The iteration provided by for_each
(and by extension by view_each
) works on
sets of objects. In the simplest case, this would be a single set made up of a
number of selected objects from the Object list. Sets made up from objects that
exist in the Object list are represented by selection tables, as implemented by the selection plugin.
A set can also be made up from objects in disk, in which case they are
represented by Strings
objects, in which each string contains the full path
to the specific file to be opened. These Strings with full paths can be created
with the Create Strings as file list (full path)...
command from the
strutils plugin.
Strings objects can also be used to represent sets of directories on disk. To
distinguish paths to files from paths to directories, the latter need to end in
a "/"
character, and also have full paths. Once again, the strutils plugin
offers commands to do this.
During iteration, one object from each of the appropriate sets will be selected and become the active selection. This means that, with a single set of 20 Sound objects, the iterator will loop 20 times, once with each Sound selected. Similarly, if the iterator is called on a set of 10 Sound objects and 10 TextGrid objects, then each execution loop will have one Sound and one TextGrid object selected.
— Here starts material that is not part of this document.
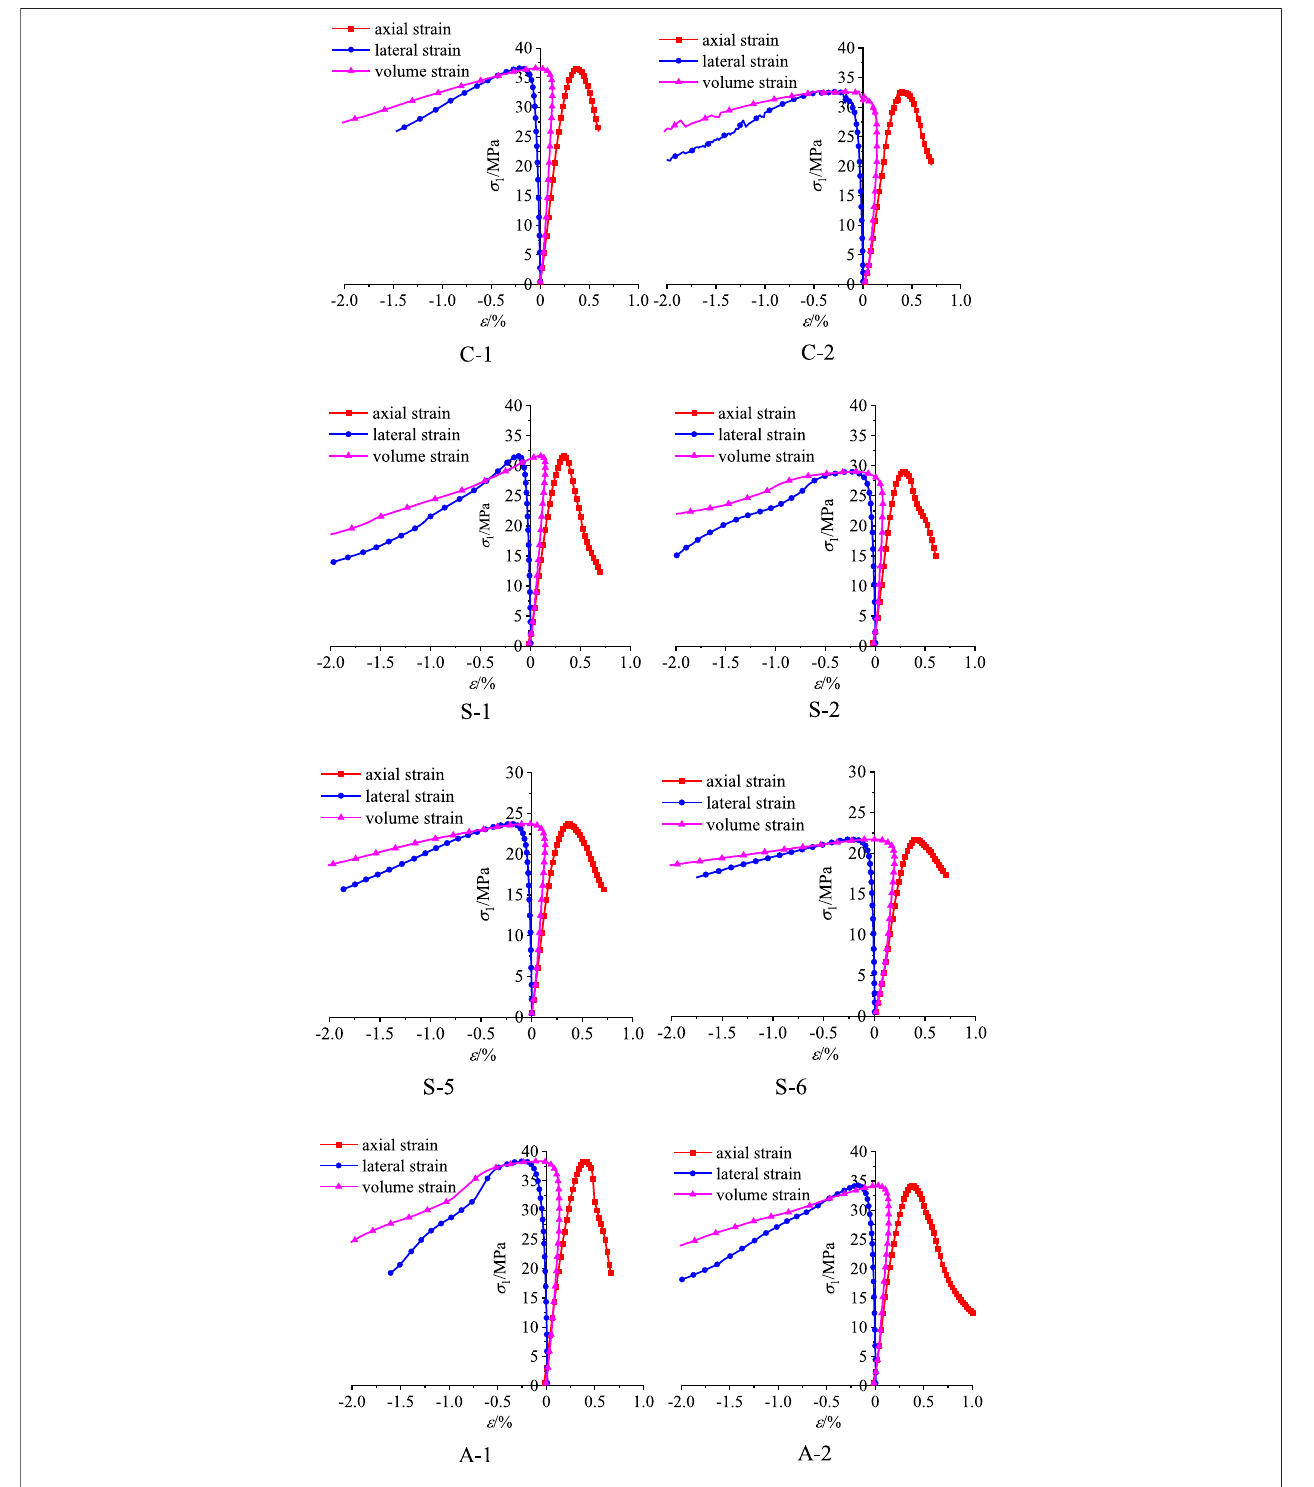
FIGURE 5 | Stress-strain curves of the samples containing nano-SiO 2 were labeled S (a total of eight samples). The saturated concrete samples containing nano-Al 2 O 3 were labeled A (a total of eight samples). The saturated concrete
Objects are taken sequentially from each set, so that the first time the iterator loops, the first object from each set is selected, and so on. If the sets are of unequal length, then the shorter set will loop over until all the elements of the longest set have been iterated over at least once.
In the case of sets of directories, the object that will be selected with each iteration is a Strings object with the full path to the files in that directory, as returned by strutils.